As if skyrocketing RAM prices wasn’t enough, Kingston’s Datacentre SSD Business Manager Cameron Crandall says to expect rising SSD costs throughout 2026, confirming what we already feared. Why? Crandall, who has worked at Kingston for 29 years, says the company is experiencing NAND wafer price spikes the likes of which have never been seen before.
In conversation with Mark Hachman on The Full Nerd Network podcast, Crandall got specific, saying there’s been “a 246% increase in NAND pricing as compared to Q1 of 2025.” He later goes on to elaborate, “We just recently saw a 70% increase in NAND costs over… I think it was a 60-day period. So, that 250% I mentioned earlier—70% of that was increased within the last 60 days.”
As NAND flash chips make up about 90% of a single SSD’s Bill of Materials cost, that’s an especially eye-watering uptick for both businesses and general consumers alike. As such, Crandall offers a word of advice to anyone considering upgrading their rig’s storage: “Do it now and [don’t] wait, because prices are going to continue to go up.”
In other words, we’ve yet to see just how high SSD prices can go. Crandall goes on to say, “[If you want to pick up] an alternative storage solution [like an external SSD], you know, yeah, you might be able to reduce some cost. But if you want to have a native SSD plugged into your M.2 socket, my advice today would be to not hold off on that purchase because it will be more expensive 30 days from now, and more than likely it’ll be more expensive 30 days after that.”
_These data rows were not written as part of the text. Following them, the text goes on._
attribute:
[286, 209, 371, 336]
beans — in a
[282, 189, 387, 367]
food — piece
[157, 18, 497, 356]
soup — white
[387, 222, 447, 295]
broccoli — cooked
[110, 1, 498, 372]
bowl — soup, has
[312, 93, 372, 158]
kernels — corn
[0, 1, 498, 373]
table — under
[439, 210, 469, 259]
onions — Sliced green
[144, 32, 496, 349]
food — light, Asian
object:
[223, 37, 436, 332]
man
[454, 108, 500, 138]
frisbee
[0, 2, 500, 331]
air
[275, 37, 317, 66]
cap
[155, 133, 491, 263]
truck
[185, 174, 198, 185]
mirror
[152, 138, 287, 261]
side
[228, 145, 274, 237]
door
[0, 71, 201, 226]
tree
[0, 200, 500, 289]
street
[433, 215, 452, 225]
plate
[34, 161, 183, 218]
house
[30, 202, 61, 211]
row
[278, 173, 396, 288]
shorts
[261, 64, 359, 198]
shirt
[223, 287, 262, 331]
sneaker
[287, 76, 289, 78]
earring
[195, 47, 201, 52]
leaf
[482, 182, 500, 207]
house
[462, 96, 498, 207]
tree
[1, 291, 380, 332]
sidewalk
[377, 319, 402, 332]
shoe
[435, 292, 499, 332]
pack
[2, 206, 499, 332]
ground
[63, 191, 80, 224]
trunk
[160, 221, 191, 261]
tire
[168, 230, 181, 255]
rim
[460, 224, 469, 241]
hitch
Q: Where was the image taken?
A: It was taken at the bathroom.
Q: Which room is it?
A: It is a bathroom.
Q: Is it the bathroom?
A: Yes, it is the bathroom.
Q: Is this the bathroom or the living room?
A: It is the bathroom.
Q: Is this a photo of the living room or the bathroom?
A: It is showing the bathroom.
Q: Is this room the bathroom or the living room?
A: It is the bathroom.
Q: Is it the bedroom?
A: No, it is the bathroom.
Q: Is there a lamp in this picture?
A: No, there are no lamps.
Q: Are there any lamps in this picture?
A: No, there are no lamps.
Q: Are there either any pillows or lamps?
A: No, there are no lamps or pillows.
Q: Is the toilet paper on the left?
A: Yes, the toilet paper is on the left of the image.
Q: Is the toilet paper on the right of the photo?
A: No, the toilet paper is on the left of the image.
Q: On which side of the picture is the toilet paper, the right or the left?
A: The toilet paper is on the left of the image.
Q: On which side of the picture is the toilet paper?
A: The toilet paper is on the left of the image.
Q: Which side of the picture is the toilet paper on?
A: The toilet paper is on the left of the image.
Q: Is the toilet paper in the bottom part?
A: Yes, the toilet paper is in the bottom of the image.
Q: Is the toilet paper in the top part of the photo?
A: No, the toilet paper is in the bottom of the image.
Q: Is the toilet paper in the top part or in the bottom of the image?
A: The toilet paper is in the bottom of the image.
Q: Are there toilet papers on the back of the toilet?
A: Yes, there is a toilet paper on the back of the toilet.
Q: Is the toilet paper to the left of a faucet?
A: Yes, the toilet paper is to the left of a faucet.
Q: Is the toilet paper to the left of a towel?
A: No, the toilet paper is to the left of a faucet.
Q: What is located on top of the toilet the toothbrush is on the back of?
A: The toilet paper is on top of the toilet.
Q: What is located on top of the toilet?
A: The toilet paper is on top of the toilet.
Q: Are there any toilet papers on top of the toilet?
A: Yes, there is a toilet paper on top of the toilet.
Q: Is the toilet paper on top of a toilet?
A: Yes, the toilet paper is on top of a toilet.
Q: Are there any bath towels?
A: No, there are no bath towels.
We already know that memory pricing is dire, with Framework, Acer, Asus, Lenovo, HP, and Dell all either having raised their prices or looking to do so very soon. Research also points towards both RAM and SSDs spiking in price next year. Crandall’s comments simply further confirm that 2026 will likely be a very expensive year. Panic-buying in what remains of 2025 probably isn’t the best strategy, though.
SSDs are mostly NAND flash chips underneath the heatsink or sticker. (Image credit: Future)
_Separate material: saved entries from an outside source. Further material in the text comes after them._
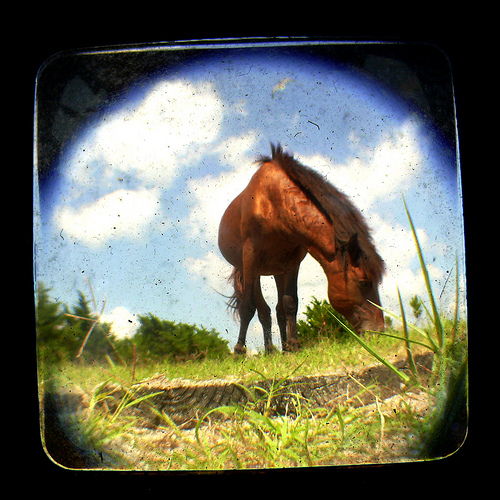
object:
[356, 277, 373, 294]
eye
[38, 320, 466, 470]
ground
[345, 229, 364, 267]
ear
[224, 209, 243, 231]
hair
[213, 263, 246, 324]
tail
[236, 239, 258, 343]
legs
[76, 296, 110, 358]
twig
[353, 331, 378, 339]
mouth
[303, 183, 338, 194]
hair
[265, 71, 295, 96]
bird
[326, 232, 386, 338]
head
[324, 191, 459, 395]
grass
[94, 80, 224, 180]
clouds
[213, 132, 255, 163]
clouds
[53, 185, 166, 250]
clouds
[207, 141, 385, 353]
horse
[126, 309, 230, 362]
green bush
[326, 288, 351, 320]
jaw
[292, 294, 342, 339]
trees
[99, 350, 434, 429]
wooden edging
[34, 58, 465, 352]
sky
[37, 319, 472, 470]
field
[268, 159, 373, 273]
neck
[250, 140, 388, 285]
mane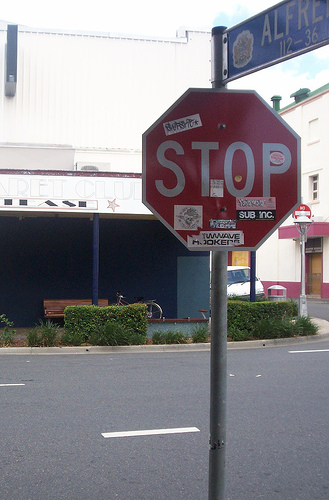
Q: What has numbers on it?
A: Street sign.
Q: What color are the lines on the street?
A: White.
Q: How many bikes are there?
A: 1.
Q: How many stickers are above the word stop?
A: 1.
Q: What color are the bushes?
A: Green.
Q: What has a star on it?
A: Building sign.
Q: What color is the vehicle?
A: White.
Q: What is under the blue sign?
A: Stop sign.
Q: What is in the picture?
A: Part of a red stop sign.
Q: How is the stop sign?
A: Red and octagon.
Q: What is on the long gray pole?
A: A stop sign.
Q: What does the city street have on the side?
A: A stop sign.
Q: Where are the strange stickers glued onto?
A: The stop sign.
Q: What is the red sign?
A: Stop sign.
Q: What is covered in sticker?
A: Stop sign.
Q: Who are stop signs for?
A: Cars.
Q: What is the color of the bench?
A: Brown.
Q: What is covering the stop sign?
A: Stickers.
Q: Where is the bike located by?
A: The bench.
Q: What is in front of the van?
A: Post.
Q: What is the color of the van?
A: White.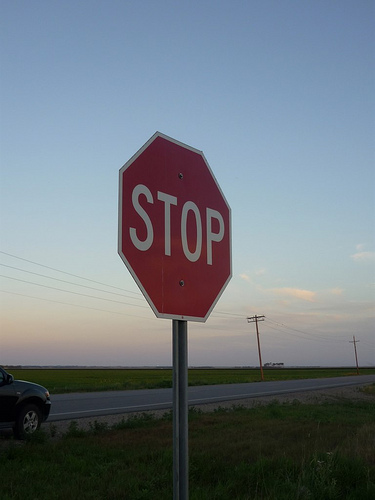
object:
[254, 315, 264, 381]
poles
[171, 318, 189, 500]
pole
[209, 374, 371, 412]
road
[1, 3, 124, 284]
sky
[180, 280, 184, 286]
bolt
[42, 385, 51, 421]
front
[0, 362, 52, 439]
car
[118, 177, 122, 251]
white line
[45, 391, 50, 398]
parking light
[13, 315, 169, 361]
clouds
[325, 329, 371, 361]
clouds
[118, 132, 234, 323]
sign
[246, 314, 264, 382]
electricity post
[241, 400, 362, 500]
grass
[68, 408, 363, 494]
ground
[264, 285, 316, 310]
clouds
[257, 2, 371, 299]
sky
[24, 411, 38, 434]
rim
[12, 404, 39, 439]
tire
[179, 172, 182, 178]
screw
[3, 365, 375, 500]
field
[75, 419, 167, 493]
dirt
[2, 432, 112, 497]
grass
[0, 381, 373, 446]
shoulder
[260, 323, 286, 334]
electric wires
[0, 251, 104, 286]
electric wires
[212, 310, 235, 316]
electric wires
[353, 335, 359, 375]
pole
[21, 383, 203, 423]
road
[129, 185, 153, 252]
letter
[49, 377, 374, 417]
line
Crandall sums up how we got here succinctly, too, saying, “Big data centres don’t want to get caught without resources to be able to offer to their customer base to run AI workloads. So, there’s been a big pull in of high-capacity SSDs, lots of DRAM, in order to support that. And what that has caused is a worldwide shortage in other markets and even hyper-scale. But it’s a trickle-down effect into the B2B and consumer space.” Couldn’t have said it better ourselves.
But besides hoovering up all the system memory and storage it can, AI could cause yet another turn in the market for manufacturers and distributors to weather. Crandall posits, “I hate to call it a bubble, but if there is an AI bubble and we go into a massive oversupply…it’s not impossible to have a situation where spending stops, consumption stops, and now there’s a flood of DRAM and NAND in the marketplace.
“Maybe a company like Kingston is sitting now on very, very expensive inventory that we bought up right [before] a turn in the market. So, we’ve got to be very cautious in how we manage inventory in times like this.”
As for Kingston itself in the here and now, the company isn’t going to do a Micron, with Crandall stating, “We have no plans to exit the client market.” Kingston is also apparently not one of the many sources “feeding hyperscale data centres with SSDs,” not that that will count for much—the memory apocalypse will spare no one.